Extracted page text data

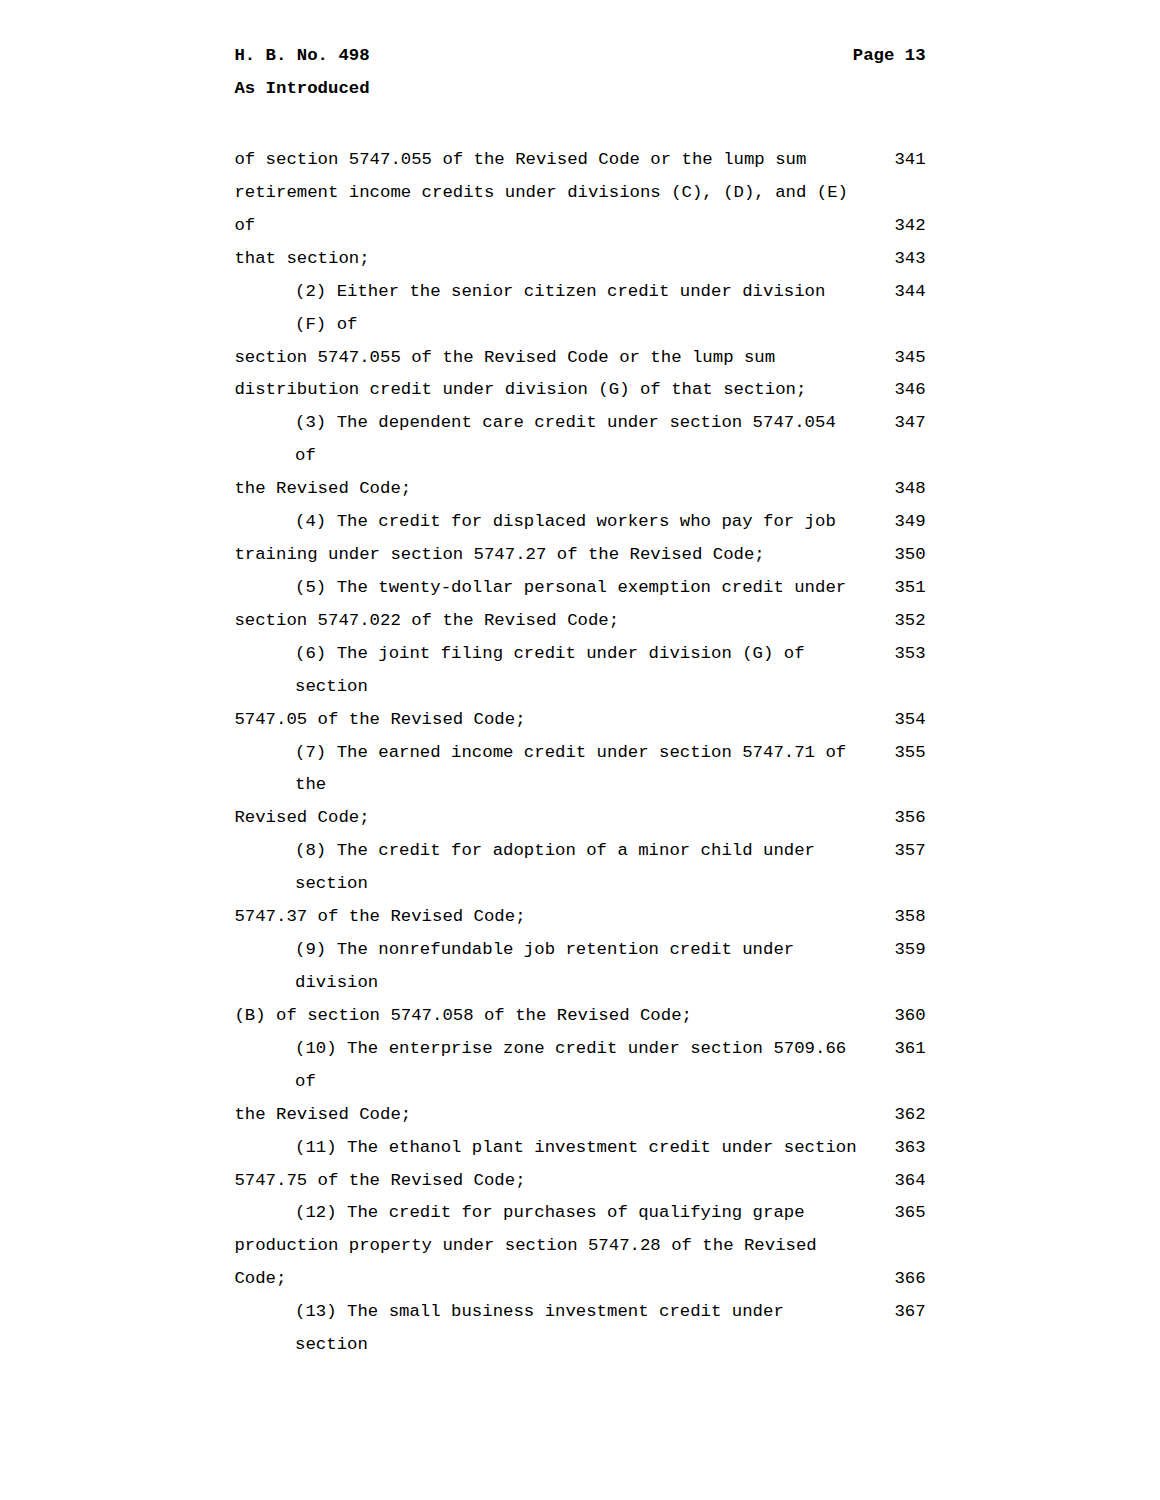H. B. No. 498 As Introduced
Page 13
of section 5747.055 of the Revised Code or the lump sum341
retirement income credits under divisions (C), (D), and (E) of342
that section;343
(2) Either the senior citizen credit under division (F) of 344
section 5747.055 of the Revised Code or the lump sum345
distribution credit under division (G) of that section;346
(3) The dependent care credit under section 5747.054 of 347
the Revised Code;348
(4) The credit for displaced workers who pay for job 349
training under section 5747.27 of the Revised Code;350
(5) The twenty-dollar personal exemption credit under 351
section 5747.022 of the Revised Code;352
(6) The joint filing credit under division (G) of section 353
5747.05 of the Revised Code;354
(7) The earned income credit under section 5747.71 of the 355
Revised Code;356
(8) The credit for adoption of a minor child under section 357
5747.37 of the Revised Code;358
(9) The nonrefundable job retention credit under division 359
(B) of section 5747.058 of the Revised Code;360
(10) The enterprise zone credit under section 5709.66 of 361
the Revised Code;362
(11) The ethanol plant investment credit under section 363
5747.75 of the Revised Code;364
(12) The credit for purchases of qualifying grape 365
production property under section 5747.28 of the Revised Code;366
(13) The small business investment credit under section 367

Task to complete:
With all pictures removed, reproduce the lines from the top of the entries above through the line containing "training under section", exactly as written.

Task response:
H. B. No. 498 As Introduced
Page 13
of section 5747.055 of the Revised Code or the lump sum341
retirement income credits under divisions (C), (D), and (E) of342
that section;343
(2) Either the senior citizen credit under division (F) of 344
section 5747.055 of the Revised Code or the lump sum345
distribution credit under division (G) of that section;346
(3) The dependent care credit under section 5747.054 of 347
the Revised Code;348
(4) The credit for displaced workers who pay for job 349
training under section 5747.27 of the Revised Code;350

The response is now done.